### 练习目标
请把下面条目里的几行原样重写一遍：从条目第一行开始，写到包含“die Wiederherstellung aus”的那一行为止，这两行都要包括在内。

### 条目列表
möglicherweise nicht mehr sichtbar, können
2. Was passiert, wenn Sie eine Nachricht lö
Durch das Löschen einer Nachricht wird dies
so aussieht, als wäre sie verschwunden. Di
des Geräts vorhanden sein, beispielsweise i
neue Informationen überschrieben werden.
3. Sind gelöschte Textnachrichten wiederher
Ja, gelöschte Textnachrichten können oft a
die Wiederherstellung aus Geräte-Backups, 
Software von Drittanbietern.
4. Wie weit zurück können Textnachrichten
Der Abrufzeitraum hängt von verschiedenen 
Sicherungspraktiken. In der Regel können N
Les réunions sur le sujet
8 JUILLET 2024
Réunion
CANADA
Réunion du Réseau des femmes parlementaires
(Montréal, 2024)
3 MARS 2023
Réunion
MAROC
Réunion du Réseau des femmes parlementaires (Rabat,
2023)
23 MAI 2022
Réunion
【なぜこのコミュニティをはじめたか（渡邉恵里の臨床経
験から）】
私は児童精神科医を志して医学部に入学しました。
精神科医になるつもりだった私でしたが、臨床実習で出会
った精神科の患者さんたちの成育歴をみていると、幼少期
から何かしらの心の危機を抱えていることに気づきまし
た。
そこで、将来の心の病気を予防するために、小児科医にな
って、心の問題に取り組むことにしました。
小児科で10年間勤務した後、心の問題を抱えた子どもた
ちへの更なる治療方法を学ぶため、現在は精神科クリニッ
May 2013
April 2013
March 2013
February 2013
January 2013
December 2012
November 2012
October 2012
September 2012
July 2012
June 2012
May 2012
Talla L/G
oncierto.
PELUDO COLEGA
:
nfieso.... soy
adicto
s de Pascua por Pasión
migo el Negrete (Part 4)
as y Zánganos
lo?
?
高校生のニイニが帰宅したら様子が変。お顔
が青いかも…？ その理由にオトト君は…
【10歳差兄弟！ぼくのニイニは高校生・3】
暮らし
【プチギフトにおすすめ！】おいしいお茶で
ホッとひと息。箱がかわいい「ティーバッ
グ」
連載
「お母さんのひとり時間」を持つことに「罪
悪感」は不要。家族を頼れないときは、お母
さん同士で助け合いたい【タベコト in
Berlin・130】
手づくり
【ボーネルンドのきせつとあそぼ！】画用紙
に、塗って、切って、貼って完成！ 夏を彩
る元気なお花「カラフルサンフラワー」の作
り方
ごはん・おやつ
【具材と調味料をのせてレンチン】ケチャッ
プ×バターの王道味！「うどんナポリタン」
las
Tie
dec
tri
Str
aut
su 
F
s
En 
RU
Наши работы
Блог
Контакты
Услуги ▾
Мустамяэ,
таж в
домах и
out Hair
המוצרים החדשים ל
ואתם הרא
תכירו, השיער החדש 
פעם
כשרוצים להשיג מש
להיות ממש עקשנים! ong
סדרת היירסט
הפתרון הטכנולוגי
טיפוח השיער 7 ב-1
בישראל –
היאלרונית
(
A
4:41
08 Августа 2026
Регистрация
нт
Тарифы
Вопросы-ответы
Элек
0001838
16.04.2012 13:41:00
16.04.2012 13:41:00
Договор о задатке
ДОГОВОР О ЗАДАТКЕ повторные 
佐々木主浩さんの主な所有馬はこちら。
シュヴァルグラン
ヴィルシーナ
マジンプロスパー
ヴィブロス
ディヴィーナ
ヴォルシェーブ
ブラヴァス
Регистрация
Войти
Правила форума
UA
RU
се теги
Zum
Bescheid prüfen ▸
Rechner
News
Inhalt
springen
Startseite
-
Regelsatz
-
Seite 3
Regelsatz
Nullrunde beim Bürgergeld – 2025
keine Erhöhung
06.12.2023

### 参考答案
möglicherweise nicht mehr sichtbar, können
2. Was passiert, wenn Sie eine Nachricht lö
Durch das Löschen einer Nachricht wird dies
so aussieht, als wäre sie verschwunden. Di
des Geräts vorhanden sein, beispielsweise i
neue Informationen überschrieben werden.
3. Sind gelöschte Textnachrichten wiederher
Ja, gelöschte Textnachrichten können oft a
die Wiederherstellung aus Geräte-Backups, 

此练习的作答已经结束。